The show was a hit and got to the attention of Järvelä, who was still in contact with the former UMO conductor. After a long search, he had finally found the link to Pickett. “I knew Lenny’s playing from his record with Borneo Horns and from a couple of Tower of Power records,” says Järvelä. “Many of his exceptional qualities were observable from listening to a handful of tracks, like the long solo on ‘Knock Yourself Out.’”
Given that Shemaria had already written arrangements—and Pickett had written some of his own—Järvelä worked to get the pair to come to Helsinki to perform with UMO, getting Shemaria a commission to work up six more arrangements of Pickett’s music. “Jouni tracked me down and was so persistent,” says Pickett. ”He was the person who made this whole project happen. The way the musicians in UMO enveloped my music, it was a lovely embrace of the concepts I had in my compositions. That was the payoff. They lent their expertise to my imagination. They had a fondness for all the different styles and genres of music and didn’t want to pigeonhole jazz. That made this all worth the effort.”

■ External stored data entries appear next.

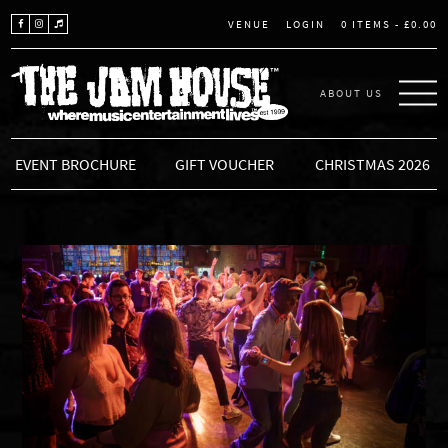
LOGIN
0 ITEMS -
£
0.00
VENUE
ABOUT US
THE JAM HOUSE
EVENT BROCHURE
GIFT VOUCHER
CHRISTMAS 2026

Pickett played with UMO in Helsinki in February 2006. “It was a huge success,” says Shemaria. “There was a big press presence, so we thought the next logical step would be to record.”

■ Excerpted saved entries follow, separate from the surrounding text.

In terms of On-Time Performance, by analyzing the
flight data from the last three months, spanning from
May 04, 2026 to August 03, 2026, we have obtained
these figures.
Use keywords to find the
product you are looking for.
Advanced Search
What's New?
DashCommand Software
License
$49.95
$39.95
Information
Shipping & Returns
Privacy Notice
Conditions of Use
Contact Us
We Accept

Pickett and Shemaria were asked back two years later to do six weeks of workshops in Finland and also perform at the Pori Jazz Festival (ironically opening for Tower of Power). However, it wasn’t until 2012 that Pickett and UMO recorded over a three-day period (July 9-11) at E-Studio, a ‘70s-style vintage recording studio in Helsinki. “It was such an enjoyable experience,” says Jouni. “We were prepared; we had rehearsed really well, and most of the band had played the music a couple of times in concert. Everyone was exceptionally motivated…There was sense of mission and everything flowed…When Lenny plays a take…he gives all to every note and that attitude is contagious.”
Scott Elias, Random Act Records’ chief, and a feature film producer, met Pickett through SNL band member Ron Blake. “I’d always loved Lenny’s playing as a fan,” Elias says. “Through Ron I contacted him. He was moved that I approached him. I told him, it’s criminal that you have only one album.” Though they agreed to talk about a future album, Pickett had already recorded the UMO project, which he presented to Random Acts. “I thought, the band is state subsidized, and I expected to hear a European adoption of jazz,” says Elias. “But I was astonished by how UMO played with aplomb and swung! The band is distinctively keeping the American jazz tradition alive. And well.”
While Elias would love to bring UMO to the U.S. despite the economical difficulty in touring a big band, Järvelä says that The Prescription session itself has been the crowning achievement. “It was about time to bring Lenny’s mastery in focus, in his prime and in length and detail.” he says. ”He is a master musician and instrumentalist, and his playing and music will be valid a hundred years from now like the other great jazz tenors.”